His policy expressed itself in negatives. Even before the Iraq debacle, a military attack was out of the question - North Korea could not win a fight with the US, but in losing it could devastate South Korea. The US vowed it would never negotiate with the North Koreans one-to-one - hence the six-party talks with China, Russia, South Korea and Japan. There the US demanded something known by the acronym CVID - complete, verifiable and irreversible dismantling of the North's nuclear programme. Until that happened, North Korea would be a pariah - in a much repeated phrase, there would be "no reward for bad behaviour".
 
What inducement was there in such circumstances for Kim Jong Il to give up his nuclear programme? He was like an outlaw urged by the sheriff to put down his gun so that he could be more safely shot. North Korea ignored the US demands and continued to process its plutonium and test its rockets. Sanctions have had little effect on a country whose economy has already collapsed - the Chinese Government, which controls the cross-border oil pipeline into North Korea, could have brought Kim Jong Il to his knees if it chose. But the risk of a civil war and an outpouring of refugees into their own territory was a price the Chinese were not prepared to pay.
 
Then came the nuclear test last October - the final proof that merely loathing Kim Jong Il did nothing to make the world a safer place. In Berlin last month US officials quietly began doing what they had said they would never do - negotiating bilaterally with their North Korean counterparts.
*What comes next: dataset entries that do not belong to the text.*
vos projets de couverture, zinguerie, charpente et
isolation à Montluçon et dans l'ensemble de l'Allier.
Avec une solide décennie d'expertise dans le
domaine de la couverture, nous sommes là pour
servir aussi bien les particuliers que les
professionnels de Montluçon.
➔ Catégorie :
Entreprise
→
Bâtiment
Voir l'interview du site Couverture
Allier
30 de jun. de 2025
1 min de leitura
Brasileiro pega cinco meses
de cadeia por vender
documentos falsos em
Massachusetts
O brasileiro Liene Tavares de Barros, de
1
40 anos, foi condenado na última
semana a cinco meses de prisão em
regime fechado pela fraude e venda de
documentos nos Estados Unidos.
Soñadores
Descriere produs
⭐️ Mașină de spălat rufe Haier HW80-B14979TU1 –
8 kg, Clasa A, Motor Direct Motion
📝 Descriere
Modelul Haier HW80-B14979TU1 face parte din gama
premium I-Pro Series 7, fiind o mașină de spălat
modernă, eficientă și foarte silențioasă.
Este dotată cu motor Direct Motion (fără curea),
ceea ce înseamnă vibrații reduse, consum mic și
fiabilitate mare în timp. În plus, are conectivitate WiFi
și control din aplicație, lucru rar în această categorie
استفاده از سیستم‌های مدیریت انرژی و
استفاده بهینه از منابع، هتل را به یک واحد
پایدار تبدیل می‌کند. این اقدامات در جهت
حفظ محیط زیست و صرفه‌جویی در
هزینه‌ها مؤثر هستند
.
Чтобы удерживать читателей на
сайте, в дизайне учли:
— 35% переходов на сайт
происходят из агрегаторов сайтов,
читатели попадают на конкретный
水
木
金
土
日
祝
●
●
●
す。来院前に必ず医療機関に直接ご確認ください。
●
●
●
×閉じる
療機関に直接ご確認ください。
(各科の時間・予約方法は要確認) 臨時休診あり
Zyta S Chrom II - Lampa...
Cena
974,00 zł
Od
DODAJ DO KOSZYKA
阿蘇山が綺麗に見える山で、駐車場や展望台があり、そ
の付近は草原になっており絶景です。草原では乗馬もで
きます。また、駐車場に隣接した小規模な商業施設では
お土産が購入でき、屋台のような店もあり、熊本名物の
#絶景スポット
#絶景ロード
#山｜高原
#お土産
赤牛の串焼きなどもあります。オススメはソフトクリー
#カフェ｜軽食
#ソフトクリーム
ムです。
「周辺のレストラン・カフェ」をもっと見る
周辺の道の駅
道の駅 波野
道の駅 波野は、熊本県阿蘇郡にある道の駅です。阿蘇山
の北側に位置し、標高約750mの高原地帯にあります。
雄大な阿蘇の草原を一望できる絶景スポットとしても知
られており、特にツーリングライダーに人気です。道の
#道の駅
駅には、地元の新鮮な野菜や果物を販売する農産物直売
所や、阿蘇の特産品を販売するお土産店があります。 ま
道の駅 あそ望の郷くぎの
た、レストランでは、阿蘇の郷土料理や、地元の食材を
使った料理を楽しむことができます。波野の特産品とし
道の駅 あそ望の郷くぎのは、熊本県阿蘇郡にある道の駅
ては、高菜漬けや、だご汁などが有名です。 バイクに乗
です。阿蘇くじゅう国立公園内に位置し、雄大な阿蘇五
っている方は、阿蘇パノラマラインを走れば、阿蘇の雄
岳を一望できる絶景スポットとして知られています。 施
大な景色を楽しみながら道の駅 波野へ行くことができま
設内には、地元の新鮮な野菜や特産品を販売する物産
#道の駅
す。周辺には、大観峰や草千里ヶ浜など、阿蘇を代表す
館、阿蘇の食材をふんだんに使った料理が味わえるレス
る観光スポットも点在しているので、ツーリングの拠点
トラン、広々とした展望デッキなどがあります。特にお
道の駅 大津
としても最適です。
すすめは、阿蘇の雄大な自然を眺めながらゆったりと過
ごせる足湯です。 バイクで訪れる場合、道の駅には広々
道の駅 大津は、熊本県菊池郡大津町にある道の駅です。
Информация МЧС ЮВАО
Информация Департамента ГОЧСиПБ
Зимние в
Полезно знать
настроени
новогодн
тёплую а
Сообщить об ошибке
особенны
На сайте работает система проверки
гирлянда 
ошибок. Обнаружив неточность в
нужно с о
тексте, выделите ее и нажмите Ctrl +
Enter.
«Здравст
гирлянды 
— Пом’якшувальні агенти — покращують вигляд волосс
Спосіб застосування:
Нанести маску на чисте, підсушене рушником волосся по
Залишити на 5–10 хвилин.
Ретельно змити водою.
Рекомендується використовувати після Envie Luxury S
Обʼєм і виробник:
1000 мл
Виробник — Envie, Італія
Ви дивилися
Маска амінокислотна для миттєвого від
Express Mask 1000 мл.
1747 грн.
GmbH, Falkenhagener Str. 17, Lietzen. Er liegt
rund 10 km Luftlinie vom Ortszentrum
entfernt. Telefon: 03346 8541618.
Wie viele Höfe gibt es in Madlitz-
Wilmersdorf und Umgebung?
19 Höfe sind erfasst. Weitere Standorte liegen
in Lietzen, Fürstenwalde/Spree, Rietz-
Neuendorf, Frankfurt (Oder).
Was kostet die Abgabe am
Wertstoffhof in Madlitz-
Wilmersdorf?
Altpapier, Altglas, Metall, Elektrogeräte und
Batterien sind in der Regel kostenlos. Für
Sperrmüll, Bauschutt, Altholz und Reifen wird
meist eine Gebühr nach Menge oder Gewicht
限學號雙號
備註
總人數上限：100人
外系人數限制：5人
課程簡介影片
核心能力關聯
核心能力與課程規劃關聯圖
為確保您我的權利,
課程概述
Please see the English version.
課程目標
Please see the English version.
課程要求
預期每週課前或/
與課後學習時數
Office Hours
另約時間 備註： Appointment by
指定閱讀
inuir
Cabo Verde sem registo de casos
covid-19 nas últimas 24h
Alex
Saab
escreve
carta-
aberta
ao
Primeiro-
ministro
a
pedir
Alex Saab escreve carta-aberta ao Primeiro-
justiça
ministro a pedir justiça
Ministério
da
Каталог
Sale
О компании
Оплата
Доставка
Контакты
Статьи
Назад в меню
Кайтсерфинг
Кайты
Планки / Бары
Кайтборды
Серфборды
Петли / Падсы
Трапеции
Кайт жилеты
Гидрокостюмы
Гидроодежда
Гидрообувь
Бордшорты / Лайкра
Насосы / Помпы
Yesterday they agreed to a package of about $330 million of fuel and aid in return for the refreezing of the Yongbyon reactor - the reward that the US swore never to give. As for CVID, the irritating acronym has been quietly dropped.
 
Yesterday's agreement is good sense, in fact. It is painful to engage with a government as repressive as North Korea, but as the US Administration has demonstrated, there is no alternative. One should be experiencing relief that reason has returned to US diplomacy. But it is difficult not to feel a deep sense of waste, lost opportunity and anger.